In United States v. Jay Michaud the indictment will be dismissed without prejudice, meaning that the DoJ can pick the case up again within the statute of limitations (five years in this case) if it chooses. Federal investigators may be gambling that they can drop the case for now and pick it up again in a few years when technology has evolved, and the NIT has either been disclosed for other reasons or is no longer effective, says Riana Pfefferkorn, a cryptography fellow at the Stanford Law School Center for Internet and Society.
“It’s an interesting avenue to think about whether we might start seeing longer gaps between an alleged offense and an indictment if the government is trying to sort of run out the clock on the utility of its hacking methods.” Pfefferkorn says.
This approach also creates uncertainty for suspects, who are presumed innocent until proven guilty. Jay Michaud will have to wait five years knowing that the DoJ has a case against him, but unsure of whether it will ever pursue the prosecution again.
The drastic measures to hide this exploit may indicate that this particular NIT isn’t just used for domestic criminal cases, but national security investigations as well. “Outside of terrorism-related prosecutions in the FISA context, I can’t think of [situations] where the government uses some type of classified surveillance technique to go after regular domestic crimes—it’s pretty unprecedented,” says Mark Rumold, a senior staff attorney at the digital rights group Electronic Frontier Foundation.

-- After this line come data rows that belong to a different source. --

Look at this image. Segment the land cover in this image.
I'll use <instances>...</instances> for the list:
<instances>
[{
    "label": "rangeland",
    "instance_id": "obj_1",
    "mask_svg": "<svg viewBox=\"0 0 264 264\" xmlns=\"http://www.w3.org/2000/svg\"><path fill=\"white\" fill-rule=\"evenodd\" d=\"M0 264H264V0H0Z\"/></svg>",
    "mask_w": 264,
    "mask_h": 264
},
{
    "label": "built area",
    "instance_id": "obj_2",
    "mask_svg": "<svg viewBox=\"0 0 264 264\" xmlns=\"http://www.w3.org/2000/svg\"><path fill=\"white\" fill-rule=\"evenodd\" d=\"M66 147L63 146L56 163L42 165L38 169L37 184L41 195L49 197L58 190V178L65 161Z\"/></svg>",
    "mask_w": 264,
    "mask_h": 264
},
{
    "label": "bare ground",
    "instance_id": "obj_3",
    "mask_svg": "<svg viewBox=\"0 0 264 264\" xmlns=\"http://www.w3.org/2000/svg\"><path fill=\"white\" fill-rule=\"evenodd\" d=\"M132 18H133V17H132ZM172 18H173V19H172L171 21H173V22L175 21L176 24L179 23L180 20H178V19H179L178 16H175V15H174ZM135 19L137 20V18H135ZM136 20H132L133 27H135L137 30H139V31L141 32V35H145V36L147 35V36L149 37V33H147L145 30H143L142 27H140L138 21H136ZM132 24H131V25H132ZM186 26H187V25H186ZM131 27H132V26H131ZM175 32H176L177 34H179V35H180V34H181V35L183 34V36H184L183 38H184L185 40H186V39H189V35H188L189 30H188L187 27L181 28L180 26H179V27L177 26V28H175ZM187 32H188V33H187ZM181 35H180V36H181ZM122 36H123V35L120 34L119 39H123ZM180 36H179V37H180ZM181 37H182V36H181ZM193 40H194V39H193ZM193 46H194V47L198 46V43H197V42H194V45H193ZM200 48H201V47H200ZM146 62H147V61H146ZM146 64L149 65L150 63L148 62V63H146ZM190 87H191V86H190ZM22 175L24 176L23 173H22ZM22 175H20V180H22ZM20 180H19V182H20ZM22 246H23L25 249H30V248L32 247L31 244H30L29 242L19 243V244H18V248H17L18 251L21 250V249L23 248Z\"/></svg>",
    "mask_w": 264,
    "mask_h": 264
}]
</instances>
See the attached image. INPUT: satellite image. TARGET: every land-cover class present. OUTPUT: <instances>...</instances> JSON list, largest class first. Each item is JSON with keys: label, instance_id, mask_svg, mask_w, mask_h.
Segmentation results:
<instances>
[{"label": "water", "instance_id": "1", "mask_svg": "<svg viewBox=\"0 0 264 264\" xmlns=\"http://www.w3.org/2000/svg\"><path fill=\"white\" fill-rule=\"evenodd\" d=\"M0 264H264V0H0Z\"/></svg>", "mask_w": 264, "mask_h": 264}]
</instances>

The classified status is one of the many techniques DOJ has used to avoid disclosing the NIT, and the government seems to be using cases like United States v. Jay Michaud as a training ground to figure out how to keep hacking tools secret. All that’s certain is that the feds have dropped a case against an alleged child pornographer, with some unknowable trade-off down the road.
“It does seem to provide this moral hazard that if the government believes they can get away with it, that would seem to incentivize them to push the envelope,” Pfefferkorn says. “And my sense is that the government is continually pushing the envelope in what kind of surveillance it will ask courts to authorize.”